The second school must have seemed bland and unexciting, as I’ve never been able to recall its name.
Then I turned to the third. My assessment of Weabonga was that it really needed a missionary rather than a teacher. But it was quite clear which option Mr Flood wished me to accept, so my response was partly formulated to gain his appreciation. Perhaps this was a bit cringingly obsequious, but I was young enough to think the most appropriate reaction was to agree with an authority figure and to sublimate my sense of what was best for me.
‘I’m happy to teach at any one of them but would like to go where I’m most needed.’
His relief was obvious: Weabonga it was.
That day we parted as a very pleased inspector and, I thought, a young teacher perhaps owed something for his amenability.
I stayed the night in an Armidale boarding house with a friend from my National Service days in the Sydney University Regiment, and it was a relief to spend time with him. This brief respite helped me get ready to move on to Weabonga.
As I fell asleep my mind ranged over many matters, including some consideration of Patricia. Her grandfather, with whom she lived, considered himself responsible for her welfare and took this role very seriously. When I’d commenced taking her on outings, Grandfather had insisted on meeting me.

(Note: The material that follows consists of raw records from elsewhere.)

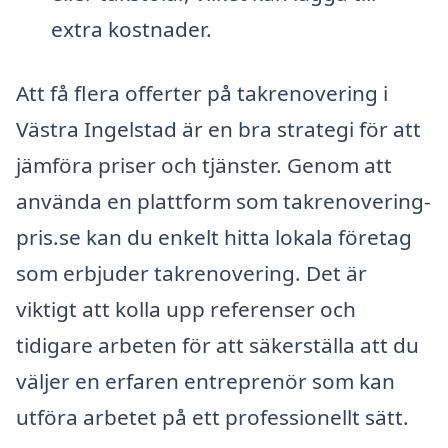
extra kostnader.
Att få flera offerter på takrenovering i
Västra Ingelstad är en bra strategi för att
jämföra priser och tjänster. Genom att
använda en plattform som takrenovering-
pris.se kan du enkelt hitta lokala företag
som erbjuder takrenovering. Det är
viktigt att kolla upp referenser och
tidigare arbeten för att säkerställa att du
väljer en erfaren entreprenör som kan
utföra arbetet på ett professionellt sätt.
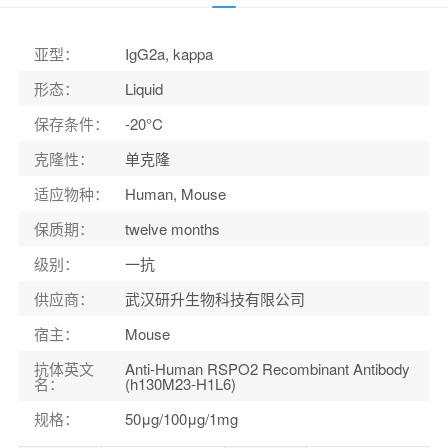
宿主
：
Mouse
适应物种
：
Human, Mouse
亚型
：
IgG2a, kappa
形态
：
Liquid
保存条件
：
-20°C
克隆性
：
单克隆
适应物种
：
Human, Mouse
保质期
：
twelve months
级别
：
一抗
供应商
：
武汉研升生物科技有限公司
宿主
：
Mouse
抗体英文
Anti-Human RSPO2 Recombinant Antibody
名
：
(h130M23-H1L6)
规格
：
50μg/100μg/1mg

His second question was, ‘What’s your employment, young man?’
‘I’m a schoolteacher,’ I replied, and immediately he appeared more welcoming.
‘Well, that’s good,’ he said. ‘And where might you take Patricia when you go out?’
I weighed my response. ‘Probably the Ashfield CYO Saturday dance at the town hall.’
This mention of the Catholic Youth Organisation had him beaming.
Clearly, young men who didn’t pass his assessment couldn’t take his granddaughter out a second time.
Grandfather maintained a close interest and patrolled our comings and goings. Whenever I returned my friend to her home, no matter the hour, Grandfather would allow us a short time alone on the veranda. After about ten to fifteen minutes, the front door would open, the outside light come on, and Grandfather would be at the door waiting to make sure Patricia got safely inside. On at least one occasion he called out, ‘Time to come in, Miss Muffet.’
It was no wonder that other young men had given up interest in Patricia. When I appeared, the scene was clear. That suited me fine.
Having met the grandparents and having heard something of their history, I admired them both. Grandfather had become secretary to the Bourke branch of the Australian Workers Union just after the turn of the century when he was but sixteen. In 1917 he had stood for election on an anti-conscription platform for Labor in Armidale; he was unsuccessful but by less than a thousand votes in a fiercely conservative seat. Delivery of white feathers to his letterbox by anonymous donors hadn’t deterred him, and Grandma had backed him all the way. She had converted to Catholicism to marry him against the wishes of her sternly Presbyterian family, who owned a huge sheep-grazing property near Bourke. And the couple had sent three sons to the Second World War, with one spending years as a prisoner of the Japanese on the Burma Railway, suffering through Hellfire Pass.
In viewing the great love and esteem that my friend had for her grandfather, I was easily reconciled to his way of showing concern for his granddaughter. Grandfather and I had much in common: my own concerns for Patricia’s welfare were growing to match his. We were on the same side.